### Your instructions
Reproduce the lines below with every "Thursday" changed to "Saturday", leaving everything else unchanged.

### Dataset records

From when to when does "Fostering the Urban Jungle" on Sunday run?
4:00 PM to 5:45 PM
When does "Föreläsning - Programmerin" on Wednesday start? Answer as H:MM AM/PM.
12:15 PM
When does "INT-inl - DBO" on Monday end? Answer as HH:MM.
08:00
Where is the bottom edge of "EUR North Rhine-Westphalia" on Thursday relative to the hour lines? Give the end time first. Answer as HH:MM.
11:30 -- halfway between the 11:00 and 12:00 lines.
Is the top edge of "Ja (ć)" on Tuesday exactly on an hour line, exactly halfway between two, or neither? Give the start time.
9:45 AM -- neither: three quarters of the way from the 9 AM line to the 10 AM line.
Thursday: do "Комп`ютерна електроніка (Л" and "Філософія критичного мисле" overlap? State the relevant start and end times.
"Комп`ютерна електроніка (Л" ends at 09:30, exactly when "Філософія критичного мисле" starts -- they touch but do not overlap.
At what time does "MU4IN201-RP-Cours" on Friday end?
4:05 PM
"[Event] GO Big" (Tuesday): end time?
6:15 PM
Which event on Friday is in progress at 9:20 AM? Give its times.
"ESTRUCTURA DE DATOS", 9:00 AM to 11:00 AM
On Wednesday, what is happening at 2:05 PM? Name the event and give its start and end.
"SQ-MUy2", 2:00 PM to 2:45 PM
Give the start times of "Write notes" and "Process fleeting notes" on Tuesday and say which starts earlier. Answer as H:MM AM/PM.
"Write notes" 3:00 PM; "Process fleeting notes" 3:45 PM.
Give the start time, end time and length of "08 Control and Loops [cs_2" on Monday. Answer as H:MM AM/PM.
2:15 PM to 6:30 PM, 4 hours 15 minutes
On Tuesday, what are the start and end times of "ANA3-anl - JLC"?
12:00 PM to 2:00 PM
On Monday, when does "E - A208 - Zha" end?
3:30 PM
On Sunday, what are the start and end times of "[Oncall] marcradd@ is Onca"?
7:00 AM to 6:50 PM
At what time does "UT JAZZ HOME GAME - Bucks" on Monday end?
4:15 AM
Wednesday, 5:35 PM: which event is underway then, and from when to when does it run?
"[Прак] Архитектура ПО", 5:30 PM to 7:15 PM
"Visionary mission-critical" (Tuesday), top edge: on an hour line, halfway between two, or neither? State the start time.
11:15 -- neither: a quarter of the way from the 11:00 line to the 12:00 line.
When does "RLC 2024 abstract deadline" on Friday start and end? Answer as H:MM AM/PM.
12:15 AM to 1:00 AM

### Correct answer
From when to when does "Fostering the Urban Jungle" on Sunday run?
4:00 PM to 5:45 PM
When does "Föreläsning - Programmerin" on Wednesday start? Answer as H:MM AM/PM.
12:15 PM
When does "INT-inl - DBO" on Monday end? Answer as HH:MM.
08:00
Where is the bottom edge of "EUR North Rhine-Westphalia" on Saturday relative to the hour lines? Give the end time first. Answer as HH:MM.
11:30 -- halfway between the 11:00 and 12:00 lines.
Is the top edge of "Ja (ć)" on Tuesday exactly on an hour line, exactly halfway between two, or neither? Give the start time.
9:45 AM -- neither: three quarters of the way from the 9 AM line to the 10 AM line.
Saturday: do "Комп`ютерна електроніка (Л" and "Філософія критичного мисле" overlap? State the relevant start and end times.
"Комп`ютерна електроніка (Л" ends at 09:30, exactly when "Філософія критичного мисле" starts -- they touch but do not overlap.
At what time does "MU4IN201-RP-Cours" on Friday end?
4:05 PM
"[Event] GO Big" (Tuesday): end time?
6:15 PM
Which event on Friday is in progress at 9:20 AM? Give its times.
"ESTRUCTURA DE DATOS", 9:00 AM to 11:00 AM
On Wednesday, what is happening at 2:05 PM? Name the event and give its start and end.
"SQ-MUy2", 2:00 PM to 2:45 PM
Give the start times of "Write notes" and "Process fleeting notes" on Tuesday and say which starts earlier. Answer as H:MM AM/PM.
"Write notes" 3:00 PM; "Process fleeting notes" 3:45 PM.
Give the start time, end time and length of "08 Control and Loops [cs_2" on Monday. Answer as H:MM AM/PM.
2:15 PM to 6:30 PM, 4 hours 15 minutes
On Tuesday, what are the start and end times of "ANA3-anl - JLC"?
12:00 PM to 2:00 PM
On Monday, when does "E - A208 - Zha" end?
3:30 PM
On Sunday, what are the start and end times of "[Oncall] marcradd@ is Onca"?
7:00 AM to 6:50 PM
At what time does "UT JAZZ HOME GAME - Bucks" on Monday end?
4:15 AM
Wednesday, 5:35 PM: which event is underway then, and from when to when does it run?
"[Прак] Архитектура ПО", 5:30 PM to 7:15 PM
"Visionary mission-critical" (Tuesday), top edge: on an hour line, halfway between two, or neither? State the start time.
11:15 -- neither: a quarter of the way from the 11:00 line to the 12:00 line.
When does "RLC 2024 abstract deadline" on Friday start and end? Answer as H:MM AM/PM.
12:15 AM to 1:00 AM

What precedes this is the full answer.